JOB >> Where the string "اقامت" occurs in the material below, report the whole line.

TASK MATERIAL >>
=== Section Start ===
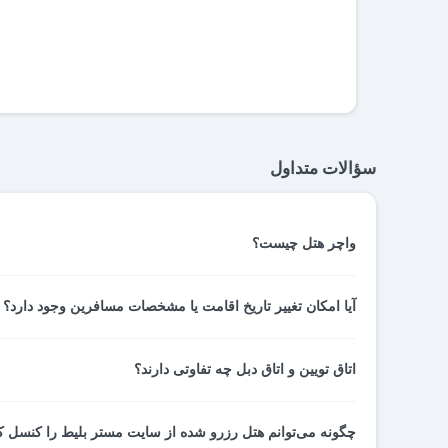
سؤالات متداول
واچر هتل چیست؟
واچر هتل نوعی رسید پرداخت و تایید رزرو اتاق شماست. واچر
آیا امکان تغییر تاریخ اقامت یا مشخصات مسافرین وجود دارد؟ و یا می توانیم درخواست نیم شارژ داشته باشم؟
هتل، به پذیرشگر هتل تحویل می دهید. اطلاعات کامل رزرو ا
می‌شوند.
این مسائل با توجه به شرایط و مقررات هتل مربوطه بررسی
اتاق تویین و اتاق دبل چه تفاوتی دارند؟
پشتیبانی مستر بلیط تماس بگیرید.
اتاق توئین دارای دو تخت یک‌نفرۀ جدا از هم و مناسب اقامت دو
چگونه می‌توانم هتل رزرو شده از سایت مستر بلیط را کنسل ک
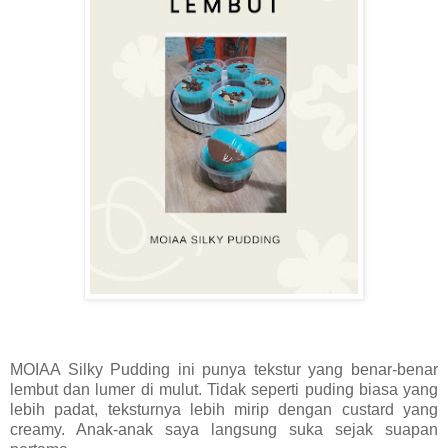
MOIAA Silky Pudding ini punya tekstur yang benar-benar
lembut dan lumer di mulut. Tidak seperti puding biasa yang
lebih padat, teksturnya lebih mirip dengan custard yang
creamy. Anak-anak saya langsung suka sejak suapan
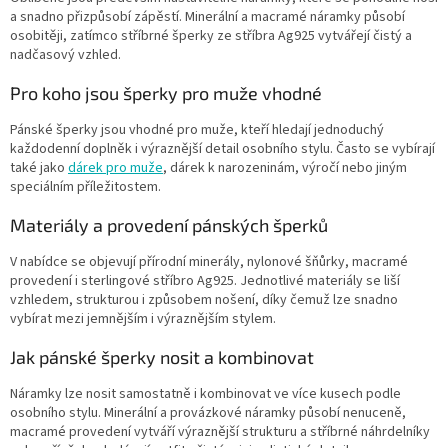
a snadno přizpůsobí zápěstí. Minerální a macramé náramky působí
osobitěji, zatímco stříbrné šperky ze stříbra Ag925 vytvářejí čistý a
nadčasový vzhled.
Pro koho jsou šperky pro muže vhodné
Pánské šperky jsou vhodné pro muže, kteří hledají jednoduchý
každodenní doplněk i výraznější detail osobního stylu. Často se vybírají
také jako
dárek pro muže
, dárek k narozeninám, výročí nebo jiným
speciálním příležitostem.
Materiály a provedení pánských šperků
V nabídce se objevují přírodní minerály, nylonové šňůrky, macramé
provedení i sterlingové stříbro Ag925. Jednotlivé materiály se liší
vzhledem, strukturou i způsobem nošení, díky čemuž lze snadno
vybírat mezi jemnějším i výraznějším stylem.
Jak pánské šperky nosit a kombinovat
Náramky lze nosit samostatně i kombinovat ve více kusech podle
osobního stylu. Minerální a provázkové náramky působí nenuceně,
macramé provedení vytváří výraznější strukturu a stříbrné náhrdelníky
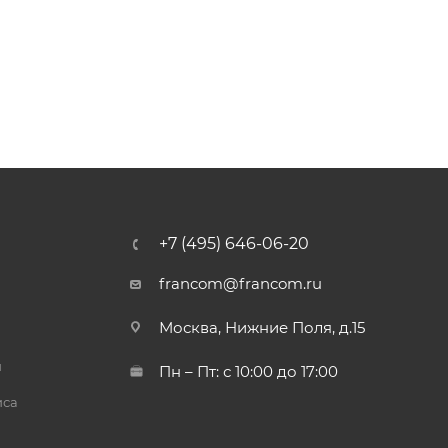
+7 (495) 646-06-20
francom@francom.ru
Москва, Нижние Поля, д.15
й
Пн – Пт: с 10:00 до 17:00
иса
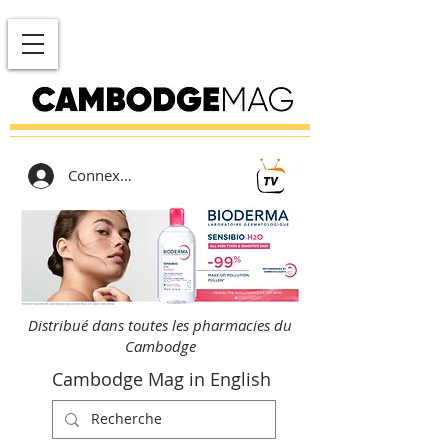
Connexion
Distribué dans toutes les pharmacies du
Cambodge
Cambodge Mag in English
=== Section End ===
SOLUTION TO THE EXERCISE >>
آیا امکان تغییر تاریخ اقامت یا مشخصات مسافرین وجود دارد؟ و یا می توانیم درخواست نیم شارژ داشته باشم؟
اتاق توئین دارای دو تخت یک‌نفرۀ جدا از هم و مناسب اقامت دو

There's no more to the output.